### ASSIGNMENT
Rewrite the items from their start through the line with "integrar a la perfección mensajes de audio en", swapping "expertos en audio" for "especialistas en audio" and leaving everything else as it is. Return only those lines, and leave out the pictures.

### SOURCE MATERIAL
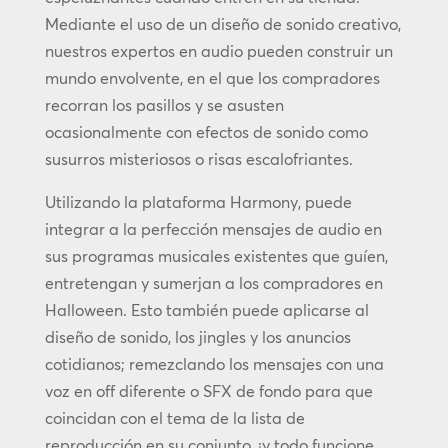
Mediante el uso de un diseño de sonido creativo,
nuestros expertos en audio pueden construir un
mundo envolvente, en el que los compradores
recorran los pasillos y se asusten
ocasionalmente con efectos de sonido como
susurros misteriosos o risas escalofriantes.
Utilizando la plataforma Harmony, puede
integrar a la perfección mensajes de audio en
sus programas musicales existentes que guíen,
entretengan y sumerjan a los compradores en
Halloween. Esto también puede aplicarse al
diseño de sonido, los jingles y los anuncios
cotidianos; remezclando los mensajes con una
voz en off diferente o SFX de fondo para que
coincidan con el tema de la lista de
reproducción en su conjunto, ¡y todo funcione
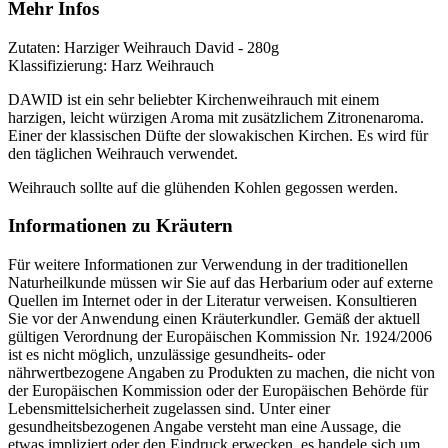
Mehr Infos
Zutaten: Harziger Weihrauch David - 280g
Klassifizierung: Harz Weihrauch
DAWID ist ein sehr beliebter Kirchenweihrauch mit einem
harzigen, leicht würzigen Aroma mit zusätzlichem Zitronenaroma.
Einer der klassischen Düfte der slowakischen Kirchen. Es wird für
den täglichen Weihrauch verwendet.
Weihrauch sollte auf die glühenden Kohlen gegossen werden.
Informationen zu Kräutern
Für weitere Informationen zur Verwendung in der traditionellen
Naturheilkunde müssen wir Sie auf das Herbarium oder auf externe
Quellen im Internet oder in der Literatur verweisen. Konsultieren
Sie vor der Anwendung einen Kräuterkundler. Gemäß der aktuell
gültigen Verordnung der Europäischen Kommission Nr. 1924/2006
ist es nicht möglich, unzulässige gesundheits- oder
nährwertbezogene Angaben zu Produkten zu machen, die nicht von
der Europäischen Kommission oder der Europäischen Behörde für
Lebensmittelsicherheit zugelassen sind. Unter einer
gesundheitsbezogenen Angabe versteht man eine Aussage, die
etwas impliziert oder den Eindruck erwecken, es handele sich um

### REPLY
Mediante el uso de un diseño de sonido creativo,
nuestros especialistas en audio pueden construir un
mundo envolvente, en el que los compradores
recorran los pasillos y se asusten
ocasionalmente con efectos de sonido como
susurros misteriosos o risas escalofriantes.
Utilizando la plataforma Harmony, puede
integrar a la perfección mensajes de audio en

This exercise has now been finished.